У нас тоже была в сарае такая коляска. В ней когда-то, в конце тридцатых годов, катали мою маму. А в шестидесятых – меня. Я помню, как бабушка везла меня в ней, запеленутого в одеяльце, двух- или трехлетнего, по шумной улице, как я смотрел вверх, на озабоченное бабушкино лицо, а где-то рядом, ну просто руку протяни, с урчаньем ехали машины, и мне было страшно и неуютно. Года в три я уже вставал в этой коляске на четвереньки, лицом вперед – мне разрешали, это было интереснее, чем лежать на спине.
Мы простояли тогда за капустой дотемна, и в памяти остался поскрипывающий на ветру, качающийся козырек лампочки над распахнутыми деревянными воротами в хранилище, где стояли огромные весы-платформа, на которую грузчик, лазивший сапогами на гору капустных голов, ставил набранный им мешок капусты, а тетка-покупательница пеняла:
– Ты мне одних грязных листьев зеленых напихал!
Но это так, для проформы, видно было, что тетка рада, что достоялась-таки и ей хватило.

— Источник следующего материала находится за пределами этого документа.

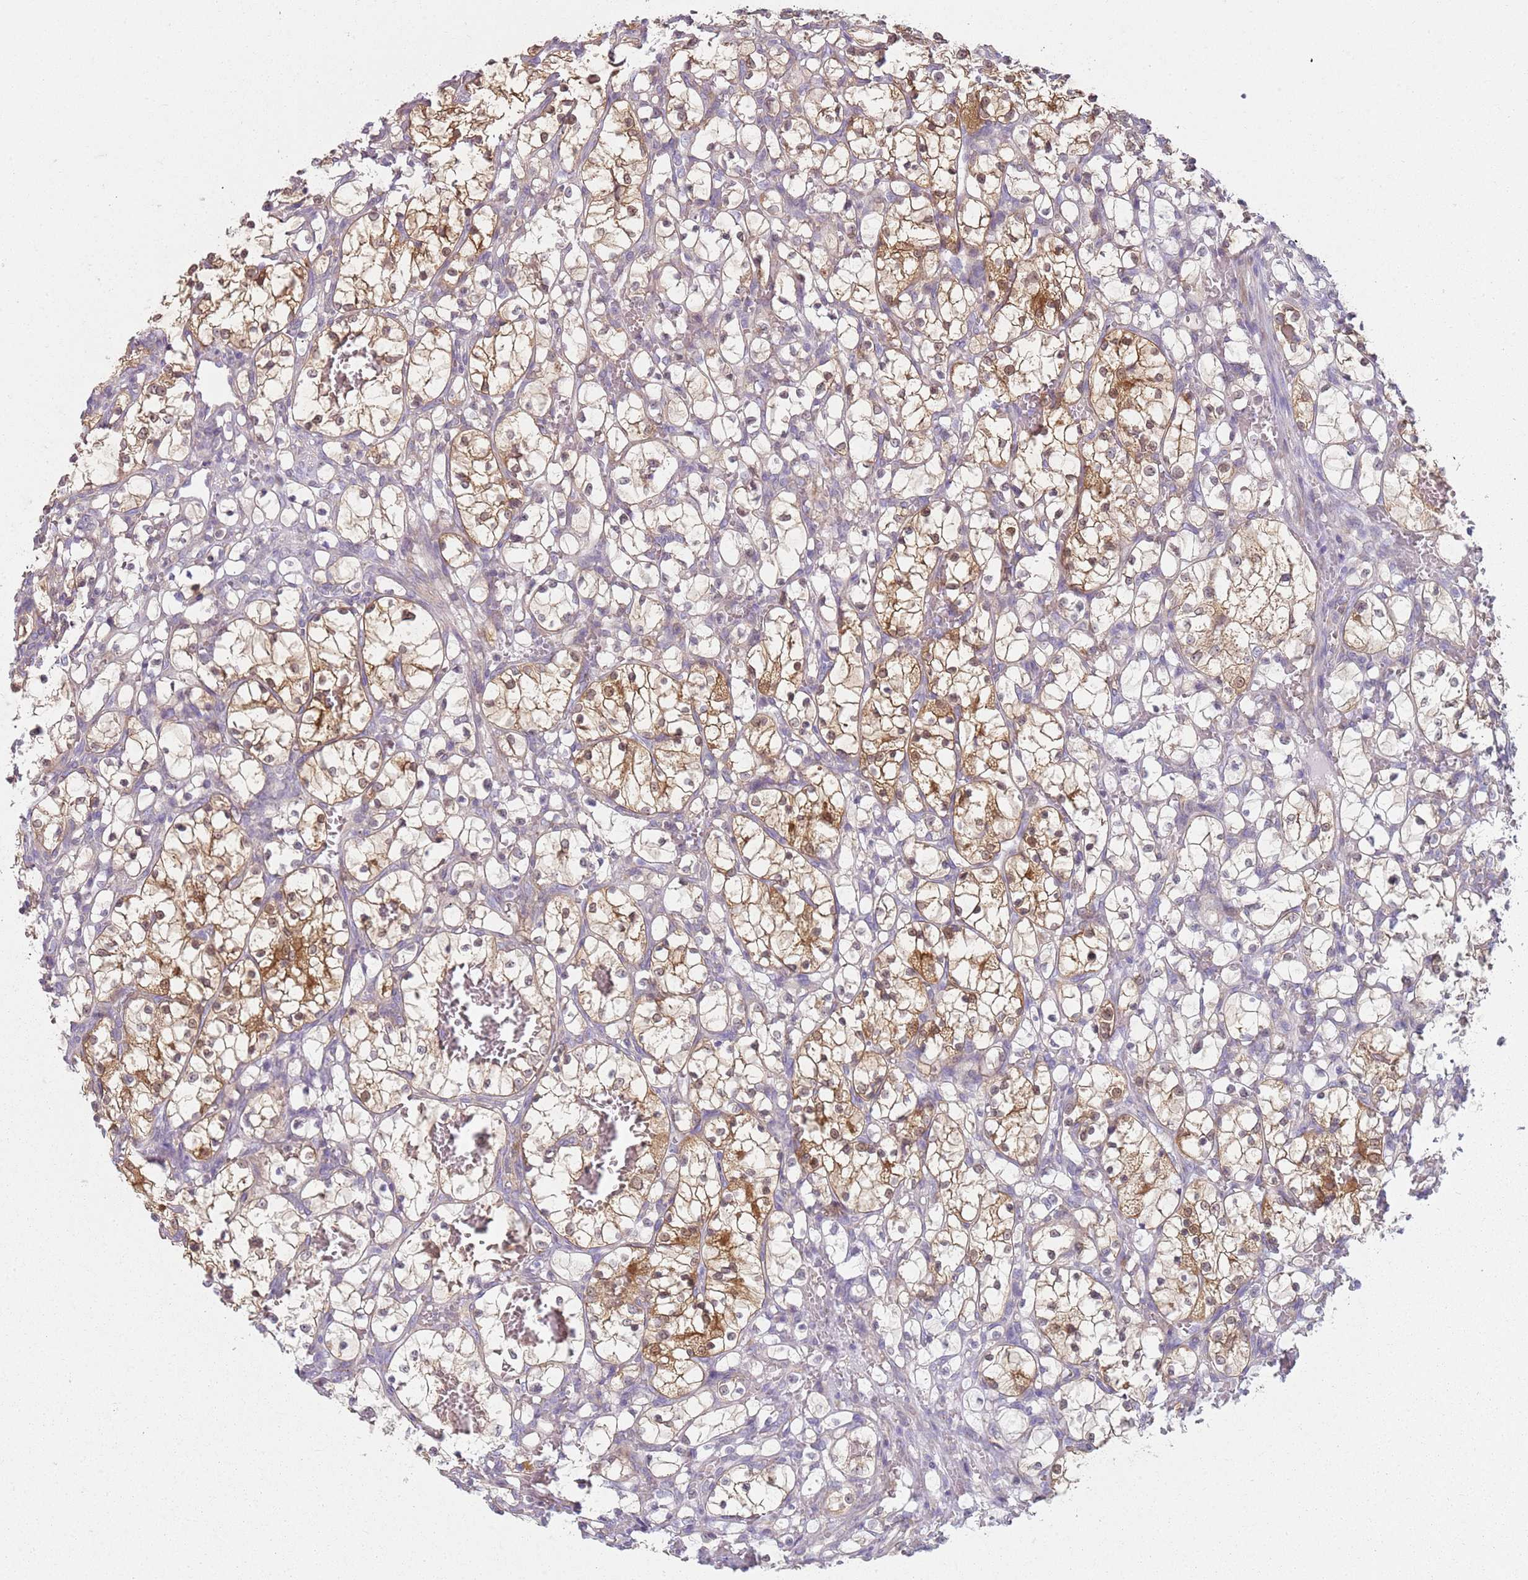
{"staining": {"intensity": "moderate", "quantity": "25%-75%", "location": "cytoplasmic/membranous"}, "tissue": "renal cancer", "cell_type": "Tumor cells", "image_type": "cancer", "snomed": [{"axis": "morphology", "description": "Adenocarcinoma, NOS"}, {"axis": "topography", "description": "Kidney"}], "caption": "DAB immunohistochemical staining of renal adenocarcinoma displays moderate cytoplasmic/membranous protein positivity in approximately 25%-75% of tumor cells.", "gene": "SLC26A6", "patient": {"sex": "female", "age": 69}}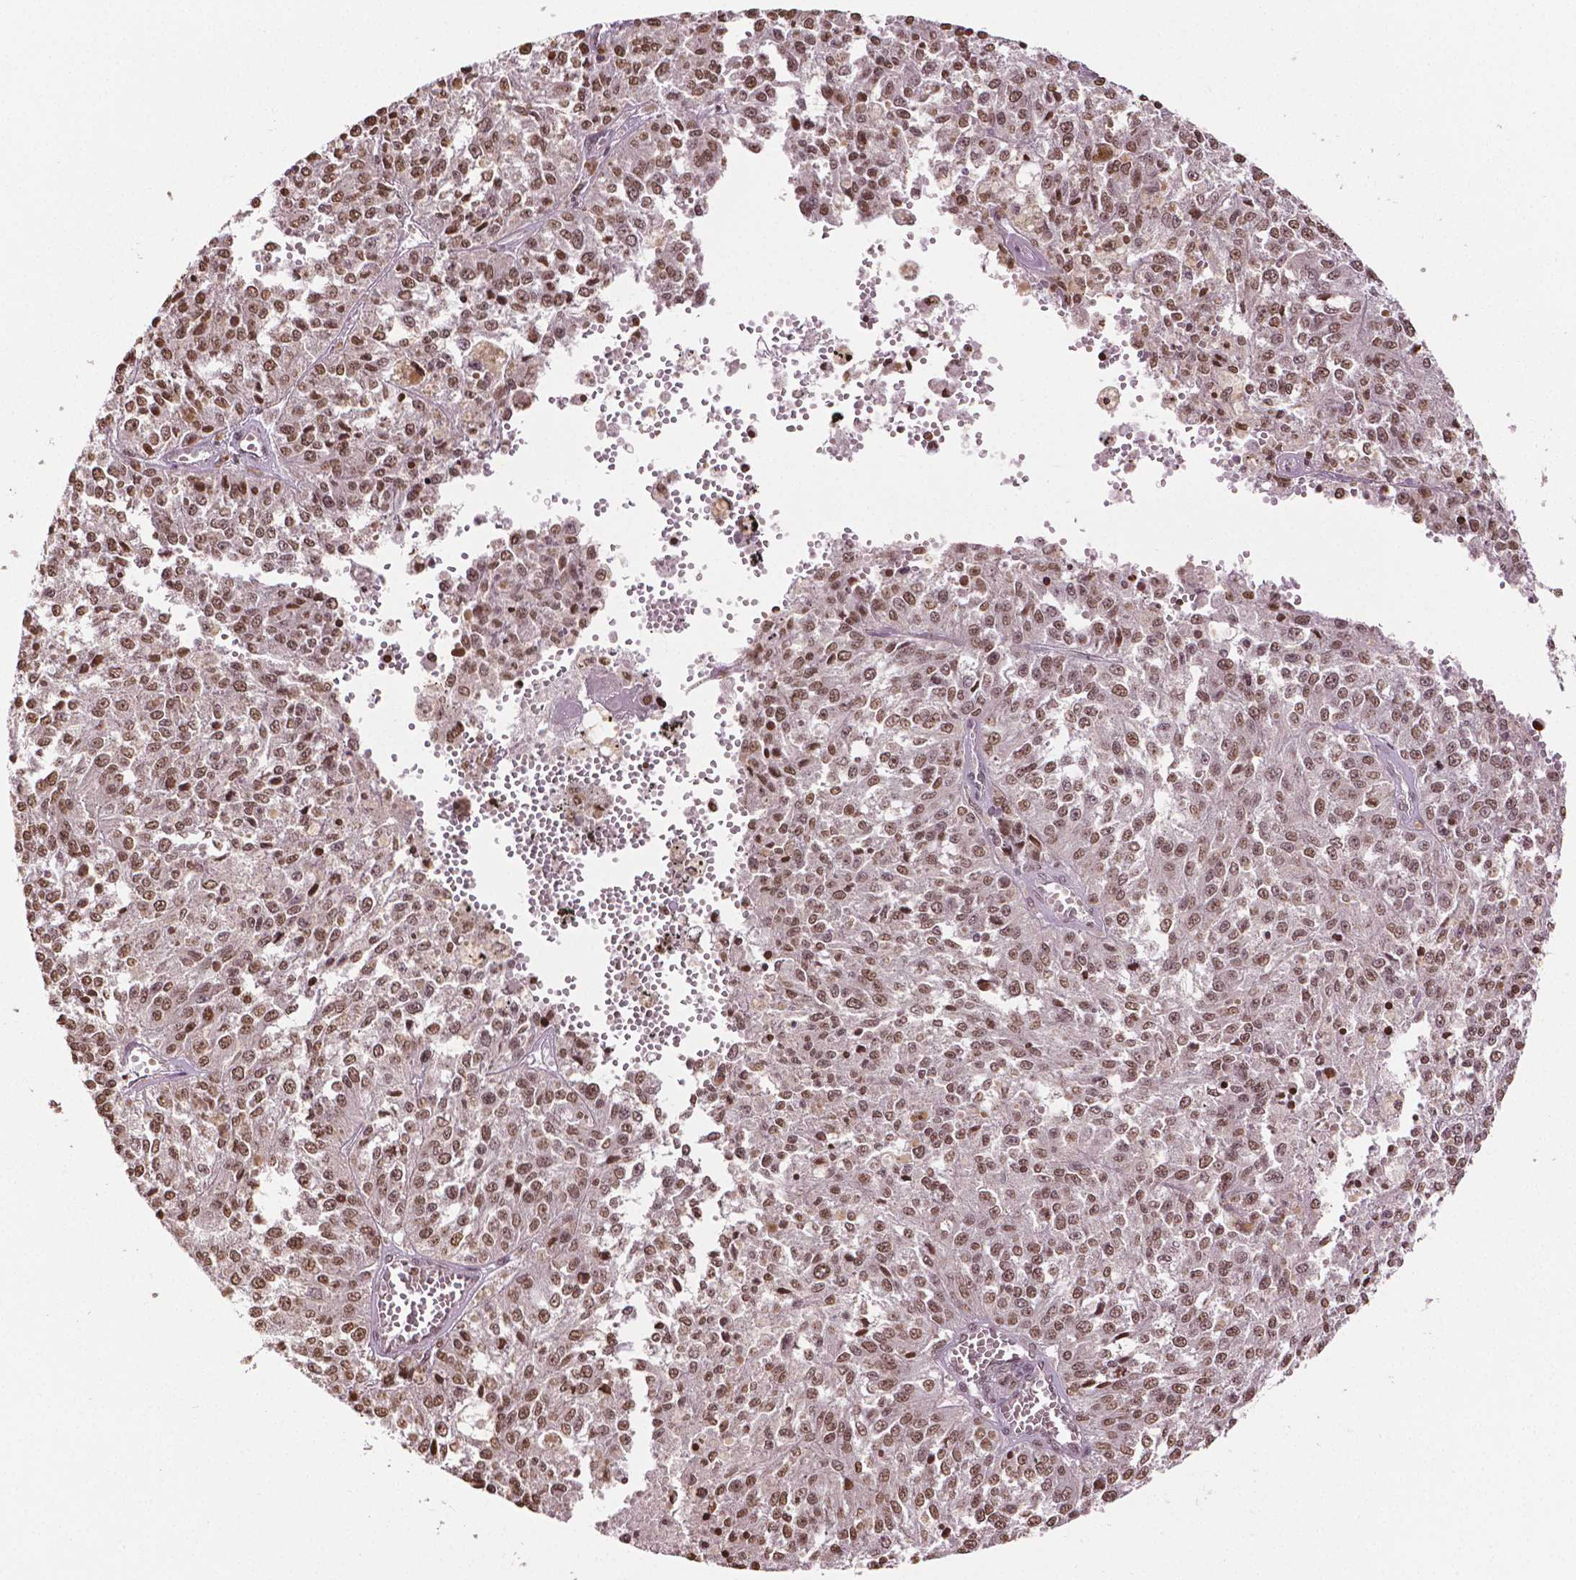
{"staining": {"intensity": "moderate", "quantity": ">75%", "location": "nuclear"}, "tissue": "melanoma", "cell_type": "Tumor cells", "image_type": "cancer", "snomed": [{"axis": "morphology", "description": "Malignant melanoma, Metastatic site"}, {"axis": "topography", "description": "Lymph node"}], "caption": "Immunohistochemical staining of malignant melanoma (metastatic site) exhibits moderate nuclear protein expression in about >75% of tumor cells.", "gene": "DEK", "patient": {"sex": "female", "age": 64}}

А я маялся от голода, бабушка чуть не плакала, жалея меня, но отойти хоть на минутку в хлебный отдел за булкой не могла, потому что боялась, что ее не пустят обратно в очередь, а я как держатель нашей очереди мог и не быть засчитан бдительной и взволнованной толпой. За булкой мог сходить и я, ведь покупал же молоко и двадцать восемь бабушкиных копеек ни разу не потерял. Но на этот раз у бабушки была только бумажка в три рубля, и она опасалась, что меня либо обсчитает кассирша, либо деньгами как-то хитроумно завладеют пьяницы, неотлучно кучковавшиеся возле магазина… Конечно, обсчитать себя я бы не дал, поскольку мгновенно производил в уме все вычисления, особенно – все эти «сложить» и «отнять». А вот пьяные дяди… Как знать, как знать.